[Page-level text extractions]
*** Block opens ***
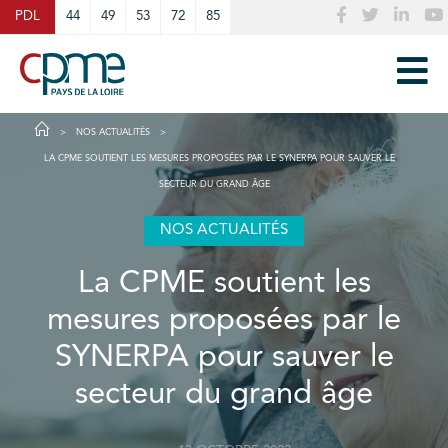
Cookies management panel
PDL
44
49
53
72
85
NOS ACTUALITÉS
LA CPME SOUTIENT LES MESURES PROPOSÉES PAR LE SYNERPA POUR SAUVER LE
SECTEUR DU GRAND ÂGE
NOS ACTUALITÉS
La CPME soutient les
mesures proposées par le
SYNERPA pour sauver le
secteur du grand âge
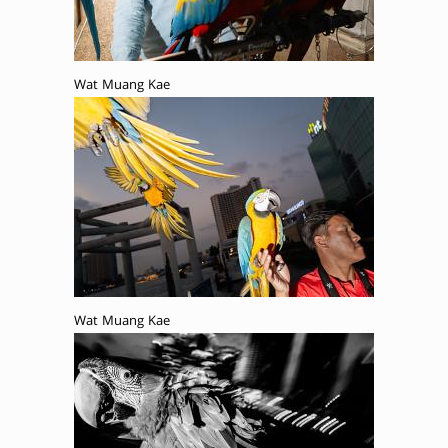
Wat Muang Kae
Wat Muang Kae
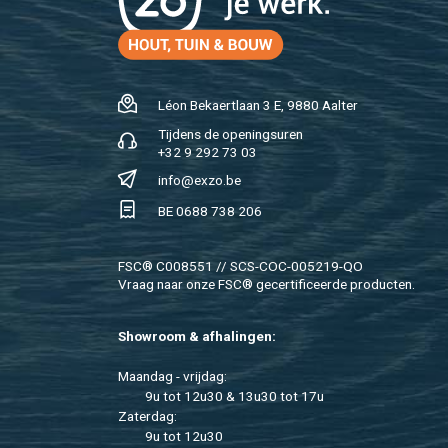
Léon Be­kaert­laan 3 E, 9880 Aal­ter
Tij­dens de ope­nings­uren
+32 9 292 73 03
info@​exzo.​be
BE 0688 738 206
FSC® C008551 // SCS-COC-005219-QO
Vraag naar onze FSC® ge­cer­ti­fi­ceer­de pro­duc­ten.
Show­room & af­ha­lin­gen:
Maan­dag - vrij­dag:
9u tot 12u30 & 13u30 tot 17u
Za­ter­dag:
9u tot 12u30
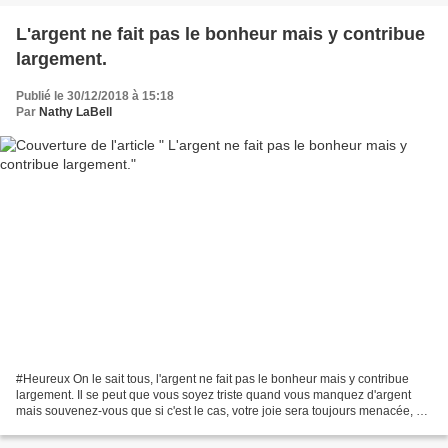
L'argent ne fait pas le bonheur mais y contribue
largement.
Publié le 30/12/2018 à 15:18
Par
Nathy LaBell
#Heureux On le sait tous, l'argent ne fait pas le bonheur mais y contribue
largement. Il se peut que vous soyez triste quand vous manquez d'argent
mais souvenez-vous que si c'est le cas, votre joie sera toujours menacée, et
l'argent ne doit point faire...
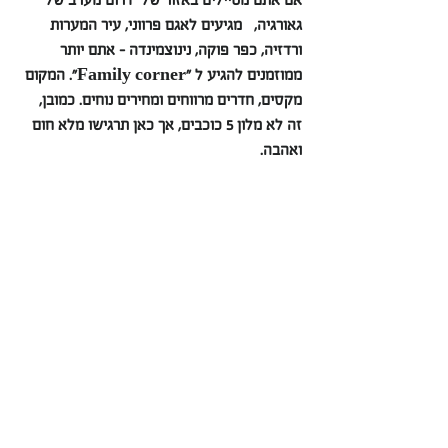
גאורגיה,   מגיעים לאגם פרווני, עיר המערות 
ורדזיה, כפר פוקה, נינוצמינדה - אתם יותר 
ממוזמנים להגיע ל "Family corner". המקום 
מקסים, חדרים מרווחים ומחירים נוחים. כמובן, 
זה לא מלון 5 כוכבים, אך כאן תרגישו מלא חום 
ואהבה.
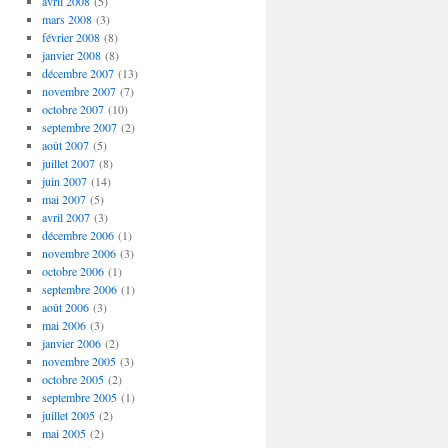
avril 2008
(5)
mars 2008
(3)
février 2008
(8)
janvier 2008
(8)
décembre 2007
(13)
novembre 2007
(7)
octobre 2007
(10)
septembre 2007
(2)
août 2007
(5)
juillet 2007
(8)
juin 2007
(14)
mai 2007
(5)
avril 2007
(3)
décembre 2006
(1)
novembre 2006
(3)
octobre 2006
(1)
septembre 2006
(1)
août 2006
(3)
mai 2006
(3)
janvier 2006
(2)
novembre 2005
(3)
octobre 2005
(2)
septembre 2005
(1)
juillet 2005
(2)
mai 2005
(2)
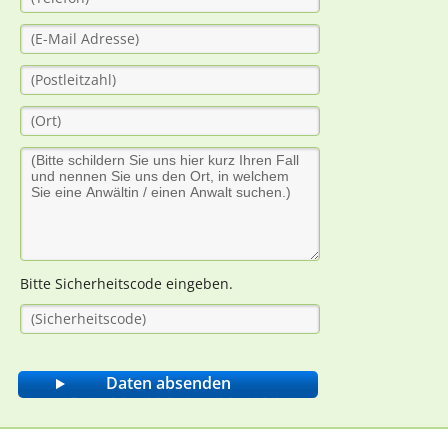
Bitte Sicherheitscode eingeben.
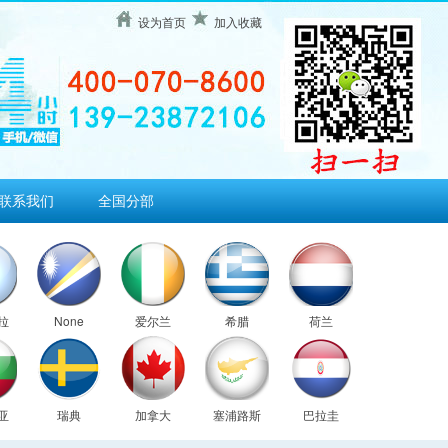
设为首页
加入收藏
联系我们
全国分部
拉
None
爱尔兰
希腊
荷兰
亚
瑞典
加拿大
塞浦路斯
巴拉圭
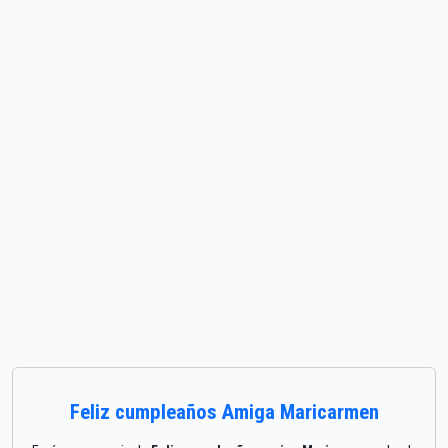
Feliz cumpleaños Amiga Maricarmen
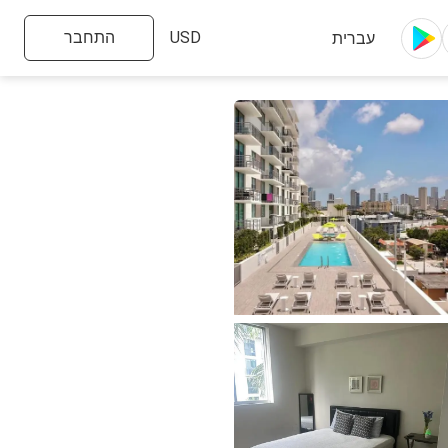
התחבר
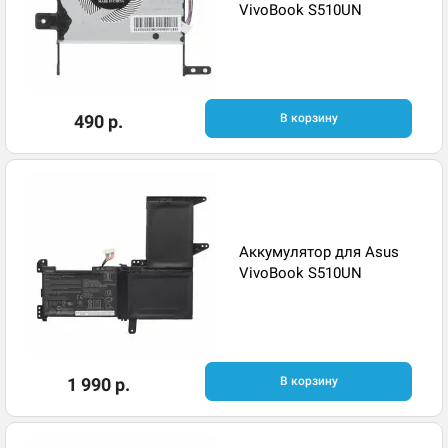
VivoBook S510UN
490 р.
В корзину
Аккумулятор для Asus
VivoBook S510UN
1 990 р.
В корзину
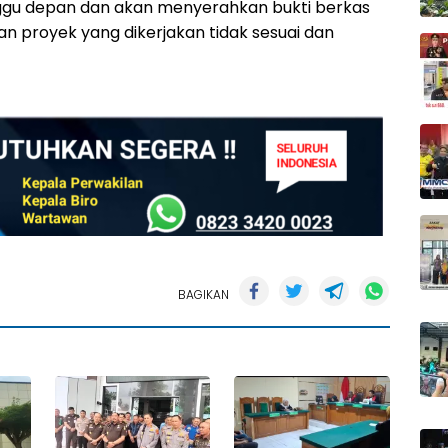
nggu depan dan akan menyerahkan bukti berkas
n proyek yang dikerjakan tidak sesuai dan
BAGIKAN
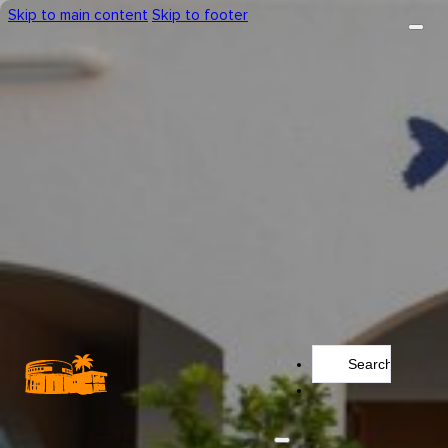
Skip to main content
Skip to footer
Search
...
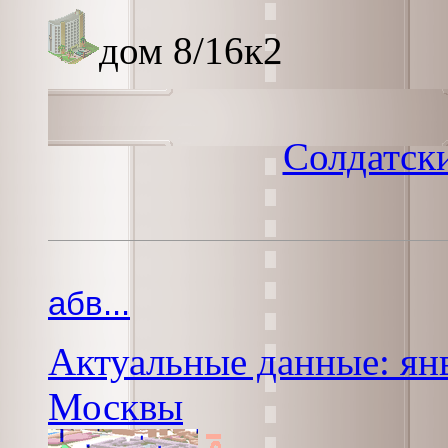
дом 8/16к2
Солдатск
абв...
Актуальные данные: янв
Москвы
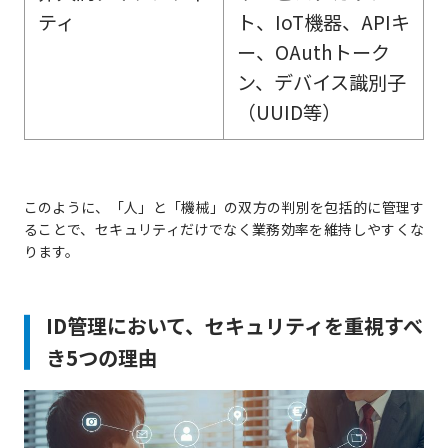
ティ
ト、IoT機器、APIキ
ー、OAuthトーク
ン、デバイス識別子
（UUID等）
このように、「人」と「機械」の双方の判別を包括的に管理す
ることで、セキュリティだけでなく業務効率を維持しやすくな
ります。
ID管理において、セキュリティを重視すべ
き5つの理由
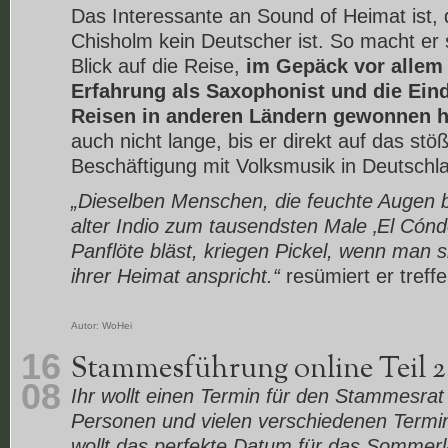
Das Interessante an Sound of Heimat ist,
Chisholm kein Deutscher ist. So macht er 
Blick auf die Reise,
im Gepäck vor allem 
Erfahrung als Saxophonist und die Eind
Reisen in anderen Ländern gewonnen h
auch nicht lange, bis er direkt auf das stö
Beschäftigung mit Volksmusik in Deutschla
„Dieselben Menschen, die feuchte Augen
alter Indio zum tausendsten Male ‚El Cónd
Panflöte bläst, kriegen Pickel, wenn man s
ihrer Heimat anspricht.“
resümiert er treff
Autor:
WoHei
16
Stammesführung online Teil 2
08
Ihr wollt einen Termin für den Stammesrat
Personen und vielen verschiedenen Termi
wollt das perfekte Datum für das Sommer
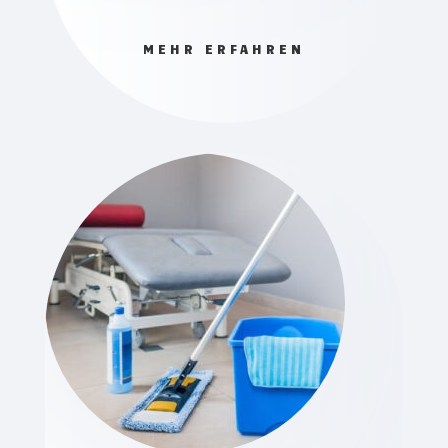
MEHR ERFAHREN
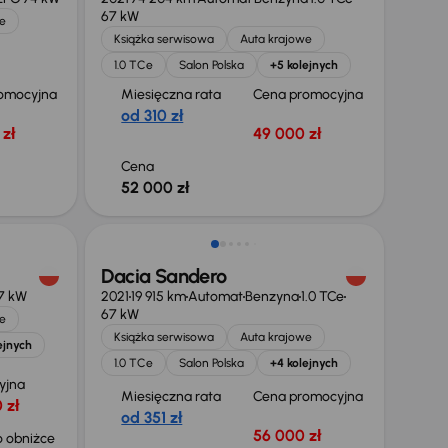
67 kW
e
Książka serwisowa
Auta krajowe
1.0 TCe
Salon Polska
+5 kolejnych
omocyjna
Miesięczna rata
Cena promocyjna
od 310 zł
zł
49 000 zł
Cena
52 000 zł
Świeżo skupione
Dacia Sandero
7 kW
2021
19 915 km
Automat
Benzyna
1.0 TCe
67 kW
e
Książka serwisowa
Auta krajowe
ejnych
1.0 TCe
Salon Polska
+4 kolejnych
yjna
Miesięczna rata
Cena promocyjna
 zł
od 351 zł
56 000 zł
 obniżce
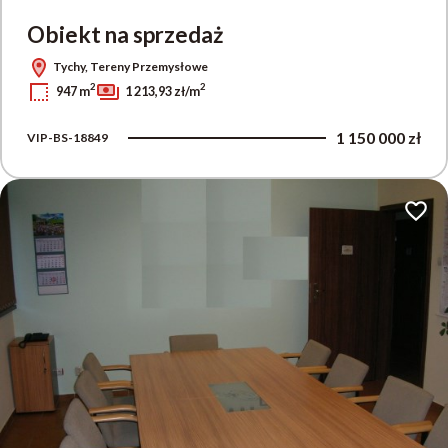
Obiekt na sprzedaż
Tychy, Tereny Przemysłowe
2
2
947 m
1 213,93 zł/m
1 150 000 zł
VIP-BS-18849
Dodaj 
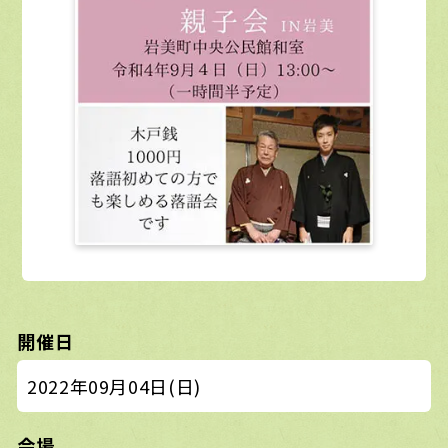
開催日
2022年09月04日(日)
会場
*** Block closes ***
**PROBLEM REQUIREMENTS**:
Collect every line of the listing that contains the string "SYNERPA" and reproduce each one in full.

**WRITTEN SOLUTION**:
LA CPME SOUTIENT LES MESURES PROPOSÉES PAR LE SYNERPA POUR SAUVER LE
SYNERPA pour sauver le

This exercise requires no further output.